2. Priority Loading Rules

OpenClaw loads skills by following a strict priority order. In case of a name conflict, the skill from the highest priority location takes precedence:

  1. Workspace Skills (<workspace>/skills) — Highest Priority
  2. Global Skills (~/.openclaw/skills) — Medium Priority
  3. Bundled Skills (Pre-installed with OpenClaw) — Lowest Priority

Note: If a skill with the same name exists in multiple paths, the system will exclusively execute the one with the highest priority (i.e., the Workspace version).

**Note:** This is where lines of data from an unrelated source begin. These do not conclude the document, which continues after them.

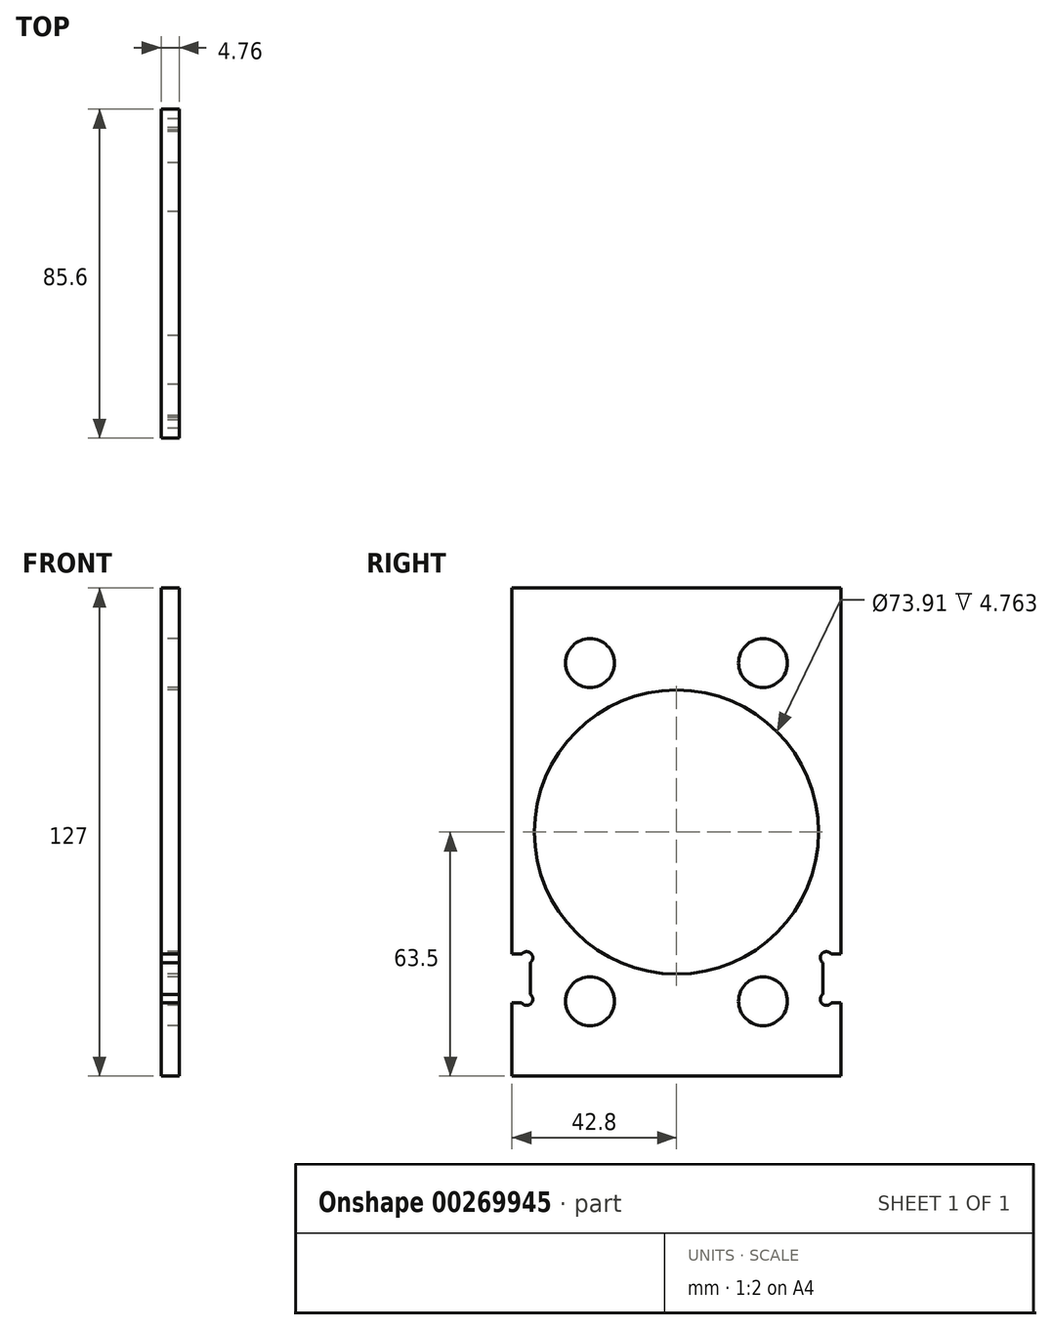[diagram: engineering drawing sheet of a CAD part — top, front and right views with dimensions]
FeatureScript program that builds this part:
annotation { "Feature Type Name" : "Feature", "Feature Type Description" : "" }
export const myFeature = defineFeature(function(context is Context, id is Id, definition is map)
    precondition{}
    {
        {
            var Q0;
            Q0=qCreatedBy(makeId("Right.planeOp"),FACE);
            var sketch = newSketch(context, id + "F0", { "sketchPlane" : qUnion([Q0])});
            skCircle(sketch, "E0", {"center": v(0, 0) * mm, "radius": 36.96 * mm});
            skCircle(sketch, "E1", {"center": v(-22.5, 44) * mm, "radius": 6.35 * mm});
            skCircle(sketch, "E2", {"center": v(22.5, 44) * mm, "radius": 6.35 * mm});
            skCircle(sketch, "E3", {"center": v(22.5, -44) * mm, "radius": 6.35 * mm});
            skCircle(sketch, "E4", {"center": v(-22.5, -44) * mm, "radius": 6.35 * mm});
            skLineSegment(sketch, "E5.bottom", {"start": v(-42.8, 63.5) * mm, "end": v(42.8, 63.5) * mm});
            skLineSegment(sketch, "E5.top", {"start": v(-42.8, -63.5) * mm, "end": v(42.8, -63.5) * mm});
            skLineSegment(sketch, "E5.left", {"start": v(-42.8, 63.5) * mm, "end": v(-42.8, -63.5) * mm});
            skLineSegment(sketch, "E5.right", {"start": v(42.8, 63.5) * mm, "end": v(42.8, -63.5) * mm});
            skSolve(sketch);
        }
        {
            var Q0;
            Q0=makeQuery(id+"F0.imprint","IMPRINT",FACE,{"disambiguationData":[TD([[makeQuery(id+"F0.imprint","IMPRINT",EDGE,{"derivedFrom":sQuery(id+"F0.wireOp",EDGE,"E0")}),-1.0]])]});
            extrude(context, id + "F1", {"entities" : qUnion([Q0]), "depth" : 4.76 * mm});
        }
        {
            var Q0;
            Q0=qCreatedBy(makeId("Right.planeOp"),FACE);
            var sketch = newSketch(context, id + "F2", { "sketchPlane" : qUnion([Q0])});
            skLineSegment(sketch, "E6.bottom", {"start": v(-42.8, -44.45) * mm, "end": v(-40.26, -44.45) * mm});
            skLineSegment(sketch, "E6.top", {"start": v(-42.8, -31.75) * mm, "end": v(-40.26, -31.75) * mm});
            skLineSegment(sketch, "E6.left", {"start": v(-42.8, -44.45) * mm, "end": v(-42.8, -31.75) * mm});
            skLineSegment(sketch, "E6.right", {"start": v(-38.04, -42.23) * mm, "end": v(-38.04, -33.97) * mm});
            skLineSegment(sketch, "E7", {"start": v(-38.04, -44.45) * mm, "end": v(-44.62, -37.86) * mm, "construction": true});
            skLineSegment(sketch, "E8", {"start": v(-38.04, -31.75) * mm, "end": v(-46.55, -40.27) * mm, "construction": true});
            skArc(sketch, "E9", {"start": v(-40.26, -44.45) * mm, "mid": v(-37.86, -44.63) * mm, "end": v(-38.04, -42.23) * mm});
            skArc(sketch, "E10", {"start": v(-38.04, -33.97) * mm, "mid": v(-37.86, -31.57) * mm, "end": v(-40.26, -31.75) * mm});
            skLineSegment(sketch, "E11.MirrorCS", {"start": v(42.8, -31.75) * mm, "end": v(40.26, -31.75) * mm});
            skLineSegment(sketch, "E12.MirrorCS", {"start": v(42.8, -44.45) * mm, "end": v(40.26, -44.45) * mm});
            skArc(sketch, "E13.MirrorCS", {"start": v(40.26, -44.45) * mm, "mid": v(37.86, -44.63) * mm, "end": v(38.04, -42.23) * mm});
            skArc(sketch, "E14.MirrorCS", {"start": v(38.04, -33.97) * mm, "mid": v(37.86, -31.57) * mm, "end": v(40.26, -31.75) * mm});
            skLineSegment(sketch, "E15.MirrorCS", {"start": v(38.04, -42.23) * mm, "end": v(38.04, -33.97) * mm});
            skLineSegment(sketch, "E16.MirrorCS", {"start": v(38.04, -31.75) * mm, "end": v(46.55, -40.27) * mm, "construction": true});
            skLineSegment(sketch, "E17.MirrorCS", {"start": v(38.04, -44.45) * mm, "end": v(44.62, -37.86) * mm, "construction": true});
            skLineSegment(sketch, "E18.MirrorCS", {"start": v(42.8, -44.45) * mm, "end": v(42.8, -31.75) * mm});
            skSolve(sketch);
        }
        {
            var Q0;
            Q0 = qSketchRegion(id + "F2", true);
            extrude(context, id + "F3", {"entities" : qUnion([Q0]), "operationType" : NewBodyOperationType.REMOVE, "endBound" : BoundingType.THROUGH_ALL, "depth" : 25.4 * mm});
        }
    });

3. Decision Guide: Which Path to Use?

To help you decide, follow this simple decision tree:

Scenario Recommended Path Reason
Need to rapidly iterate and develop new skills Workspace Isolated environment; avoids impacting the main system; easier debugging
Skills useful only for a specific project Workspace Maintains project independence; prevents polluting the global environment
Need to override the behavior of an existing global skill Workspace Leverages high priority for temporary patching or feature replacement
Skills are stable and needed by all agents Global Install once, use everywhere; reduces redundant configuration
Team collaboration requires sharing skills Global Unifies team tooling, standardizes the collaborative environment
Installing system-level tools or ClawHub plugins Global Aligns with system administration standards; easier to maintain

4. Practical Example: xxxx-autobot

Consider you are developing a skill named xxxx-autobot:

  1. Development Phase: Place the skill folder in ~/.openclaw/workspace/skills/xxxx-autobot/.
    • Only the agent in the current workspace will use this latest development version, preventing interference with other agents.
  2. Production Phase: Once the skill is thoroughly tested and stable, move it to ~/.openclaw/skills/xxxx-autobot/.
    • Now, all agents on the machine can access and benefit from this skill.
  3. Conflict Resolution: If you have version 1.0 in the global path and are testing version 2.0 in the workspace path, the system will automatically prioritize and run version 2.0, allowing for safe testing.

5. Summary

Properly organizing your OpenClaw skills is fundamental to building an efficient and maintainable AI workflow:

  • Leverage Workspace Skills for agile development, experimentation, and project-specific needs.
  • Utilize Global Skills for reusability, standardization, and sharing stable functionalities across your team or system.

By mastering these two distinct paths, you can significantly improve productivity and ensure a clean, scalable, and conflict-free skill ecosystem.